_PROBLEM DESCRIPTION_:
Repeat the records below exactly from the line containing "The Benefits of Retreats and" to the line containing "Choose a service", taking in both of those lines. Drop the pictures.

*** Opening of DATA RECORDS ***

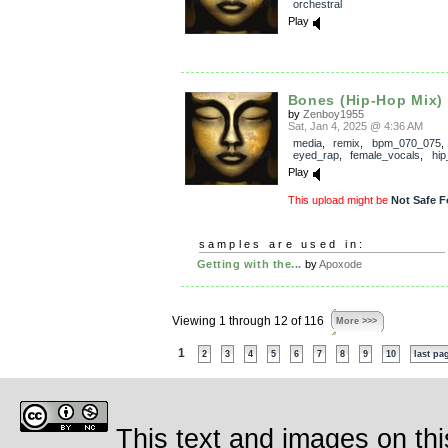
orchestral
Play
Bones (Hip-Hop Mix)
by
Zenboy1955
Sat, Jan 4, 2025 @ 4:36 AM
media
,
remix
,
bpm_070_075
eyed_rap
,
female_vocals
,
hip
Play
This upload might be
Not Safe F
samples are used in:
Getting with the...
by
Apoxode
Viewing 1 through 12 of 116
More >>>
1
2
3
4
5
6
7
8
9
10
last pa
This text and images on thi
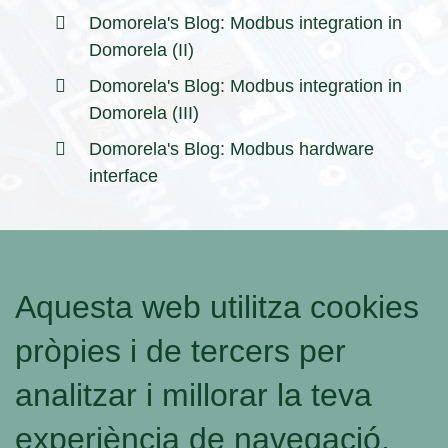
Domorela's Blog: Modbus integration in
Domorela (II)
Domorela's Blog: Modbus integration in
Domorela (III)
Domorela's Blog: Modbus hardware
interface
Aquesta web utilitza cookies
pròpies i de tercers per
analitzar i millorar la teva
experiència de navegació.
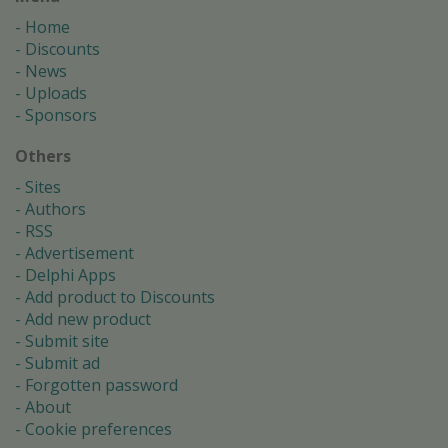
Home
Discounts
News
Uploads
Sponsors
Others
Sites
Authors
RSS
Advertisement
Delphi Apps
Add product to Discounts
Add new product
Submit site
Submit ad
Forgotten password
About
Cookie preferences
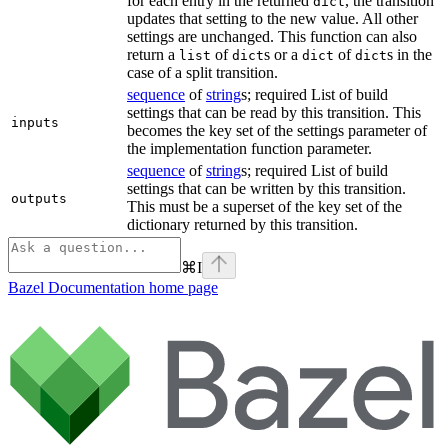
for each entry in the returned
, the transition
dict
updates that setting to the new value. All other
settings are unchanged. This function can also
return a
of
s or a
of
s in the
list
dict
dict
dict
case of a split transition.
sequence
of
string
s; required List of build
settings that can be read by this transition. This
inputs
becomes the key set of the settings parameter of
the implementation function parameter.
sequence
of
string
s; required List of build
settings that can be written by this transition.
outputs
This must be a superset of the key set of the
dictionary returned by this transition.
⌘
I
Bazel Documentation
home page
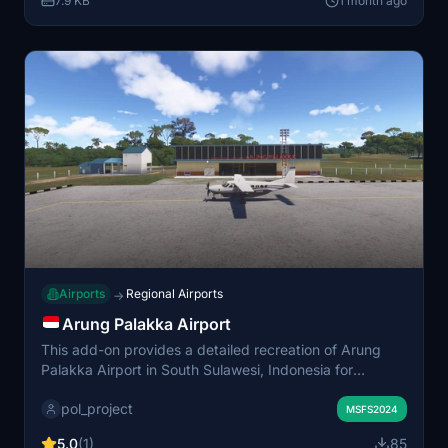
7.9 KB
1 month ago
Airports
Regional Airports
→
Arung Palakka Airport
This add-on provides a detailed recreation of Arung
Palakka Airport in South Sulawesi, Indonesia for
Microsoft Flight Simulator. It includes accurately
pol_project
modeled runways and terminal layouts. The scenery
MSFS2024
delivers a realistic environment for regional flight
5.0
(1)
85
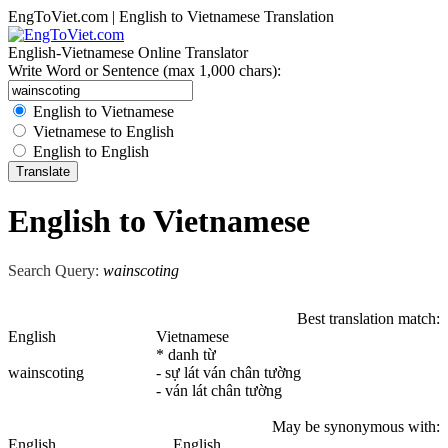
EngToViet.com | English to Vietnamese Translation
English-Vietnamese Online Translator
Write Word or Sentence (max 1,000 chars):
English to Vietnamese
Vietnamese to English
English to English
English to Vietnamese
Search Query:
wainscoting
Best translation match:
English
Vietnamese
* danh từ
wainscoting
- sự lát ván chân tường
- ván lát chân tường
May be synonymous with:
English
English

*** Close of DATA RECORDS ***
*** Opening of DATA RECORDS ***

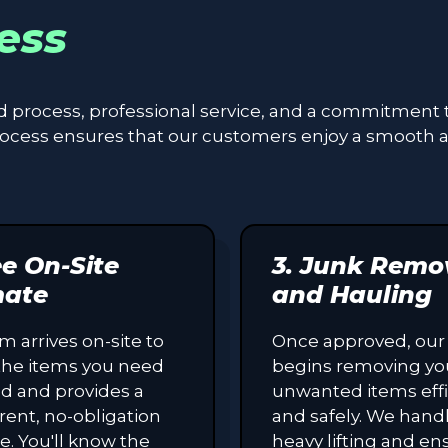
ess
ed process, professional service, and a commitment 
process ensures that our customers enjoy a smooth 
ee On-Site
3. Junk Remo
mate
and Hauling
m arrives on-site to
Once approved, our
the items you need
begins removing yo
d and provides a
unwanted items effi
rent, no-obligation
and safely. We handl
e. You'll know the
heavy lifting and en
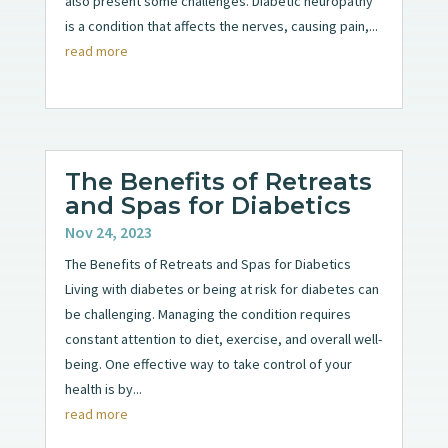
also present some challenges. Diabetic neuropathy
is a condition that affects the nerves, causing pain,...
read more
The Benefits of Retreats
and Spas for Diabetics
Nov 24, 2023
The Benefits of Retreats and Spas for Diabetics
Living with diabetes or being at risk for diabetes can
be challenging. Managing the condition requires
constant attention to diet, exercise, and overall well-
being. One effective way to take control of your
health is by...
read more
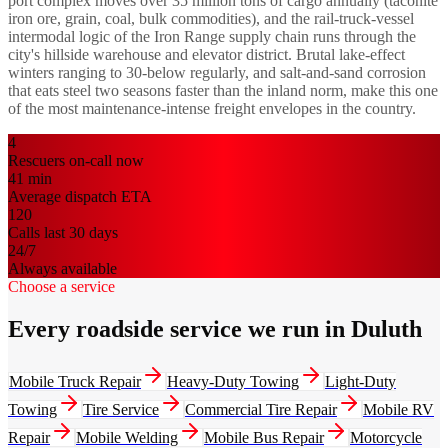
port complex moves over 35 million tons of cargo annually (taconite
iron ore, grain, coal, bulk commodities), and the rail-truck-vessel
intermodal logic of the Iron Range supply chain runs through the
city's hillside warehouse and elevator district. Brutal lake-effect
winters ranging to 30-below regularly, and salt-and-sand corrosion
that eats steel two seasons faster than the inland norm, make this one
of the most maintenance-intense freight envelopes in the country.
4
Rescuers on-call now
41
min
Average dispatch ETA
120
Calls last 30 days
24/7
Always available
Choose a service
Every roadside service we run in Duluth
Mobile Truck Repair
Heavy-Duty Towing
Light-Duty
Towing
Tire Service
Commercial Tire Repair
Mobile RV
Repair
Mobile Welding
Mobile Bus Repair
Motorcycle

*** Close of DATA RECORDS ***

_WRITTEN SOLUTION_:
The Benefits of Retreats and Spas for Diabetics
Living with diabetes or being at risk for diabetes can
be challenging. Managing the condition requires
constant attention to diet, exercise, and overall well-
being. One effective way to take control of your
health is by...
read more
port complex moves over 35 million tons of cargo annually (taconite
iron ore, grain, coal, bulk commodities), and the rail-truck-vessel
intermodal logic of the Iron Range supply chain runs through the
city's hillside warehouse and elevator district. Brutal lake-effect
winters ranging to 30-below regularly, and salt-and-sand corrosion
that eats steel two seasons faster than the inland norm, make this one
of the most maintenance-intense freight envelopes in the country.
4
Rescuers on-call now
41
min
Average dispatch ETA
120
Calls last 30 days
24/7
Always available
Choose a service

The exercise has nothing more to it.